— WORK TASK —
Work out how many lines below hold the string "rubro" and state only that figure.

— PROVIDED ENTRIES —
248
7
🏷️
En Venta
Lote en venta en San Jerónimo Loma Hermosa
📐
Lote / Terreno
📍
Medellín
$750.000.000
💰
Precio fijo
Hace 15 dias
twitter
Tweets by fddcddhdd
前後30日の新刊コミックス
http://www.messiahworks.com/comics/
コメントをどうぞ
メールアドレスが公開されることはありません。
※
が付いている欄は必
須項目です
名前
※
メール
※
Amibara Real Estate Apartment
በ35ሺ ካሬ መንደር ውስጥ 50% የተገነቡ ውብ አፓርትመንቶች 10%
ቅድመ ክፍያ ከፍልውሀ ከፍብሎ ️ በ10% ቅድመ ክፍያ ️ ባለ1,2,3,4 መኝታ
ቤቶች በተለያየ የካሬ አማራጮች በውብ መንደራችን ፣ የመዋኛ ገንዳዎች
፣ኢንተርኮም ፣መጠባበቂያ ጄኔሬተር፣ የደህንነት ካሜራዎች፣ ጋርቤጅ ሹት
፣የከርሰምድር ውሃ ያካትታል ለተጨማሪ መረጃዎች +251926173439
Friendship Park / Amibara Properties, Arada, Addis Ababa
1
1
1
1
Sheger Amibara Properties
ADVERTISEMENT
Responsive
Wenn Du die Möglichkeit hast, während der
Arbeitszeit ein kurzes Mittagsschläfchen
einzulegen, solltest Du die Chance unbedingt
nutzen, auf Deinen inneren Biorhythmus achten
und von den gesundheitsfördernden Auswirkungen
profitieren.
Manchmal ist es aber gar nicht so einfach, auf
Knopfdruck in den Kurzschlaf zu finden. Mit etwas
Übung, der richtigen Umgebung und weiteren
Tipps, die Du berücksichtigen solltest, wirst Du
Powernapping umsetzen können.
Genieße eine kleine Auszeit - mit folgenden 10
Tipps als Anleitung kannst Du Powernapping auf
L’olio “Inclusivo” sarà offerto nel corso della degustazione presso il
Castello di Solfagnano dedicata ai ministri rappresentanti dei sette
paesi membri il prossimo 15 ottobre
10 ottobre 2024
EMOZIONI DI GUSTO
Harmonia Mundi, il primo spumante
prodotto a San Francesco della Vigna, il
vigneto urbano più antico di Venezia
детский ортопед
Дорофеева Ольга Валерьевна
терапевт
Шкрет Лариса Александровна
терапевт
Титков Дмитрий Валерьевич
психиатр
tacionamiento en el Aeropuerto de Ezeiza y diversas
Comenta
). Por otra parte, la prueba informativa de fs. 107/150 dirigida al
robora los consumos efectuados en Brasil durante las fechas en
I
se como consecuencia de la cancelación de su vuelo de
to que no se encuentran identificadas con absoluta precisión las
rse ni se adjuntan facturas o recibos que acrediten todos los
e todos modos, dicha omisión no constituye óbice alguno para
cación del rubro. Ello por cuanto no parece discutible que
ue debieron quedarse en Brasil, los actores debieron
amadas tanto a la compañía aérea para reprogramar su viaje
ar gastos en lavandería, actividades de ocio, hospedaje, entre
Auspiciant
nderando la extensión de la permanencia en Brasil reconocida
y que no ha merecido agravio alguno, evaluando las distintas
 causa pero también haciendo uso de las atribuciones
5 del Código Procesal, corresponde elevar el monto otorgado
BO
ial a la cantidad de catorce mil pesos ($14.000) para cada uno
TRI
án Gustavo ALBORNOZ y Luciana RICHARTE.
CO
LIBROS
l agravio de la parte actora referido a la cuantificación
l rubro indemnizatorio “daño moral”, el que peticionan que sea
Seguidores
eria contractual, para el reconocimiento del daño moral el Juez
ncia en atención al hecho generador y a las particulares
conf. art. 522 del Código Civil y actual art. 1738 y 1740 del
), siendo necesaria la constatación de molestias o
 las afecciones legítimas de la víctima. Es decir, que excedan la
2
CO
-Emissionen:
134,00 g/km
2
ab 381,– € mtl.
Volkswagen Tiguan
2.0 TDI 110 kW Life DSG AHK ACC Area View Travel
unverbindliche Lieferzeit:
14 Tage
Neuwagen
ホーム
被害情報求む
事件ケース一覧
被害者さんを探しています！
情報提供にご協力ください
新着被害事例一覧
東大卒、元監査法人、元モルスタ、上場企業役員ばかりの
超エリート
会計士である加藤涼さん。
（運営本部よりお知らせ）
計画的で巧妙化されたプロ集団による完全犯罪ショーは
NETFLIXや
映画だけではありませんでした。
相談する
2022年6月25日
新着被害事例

— YOUR SOLUTION —
2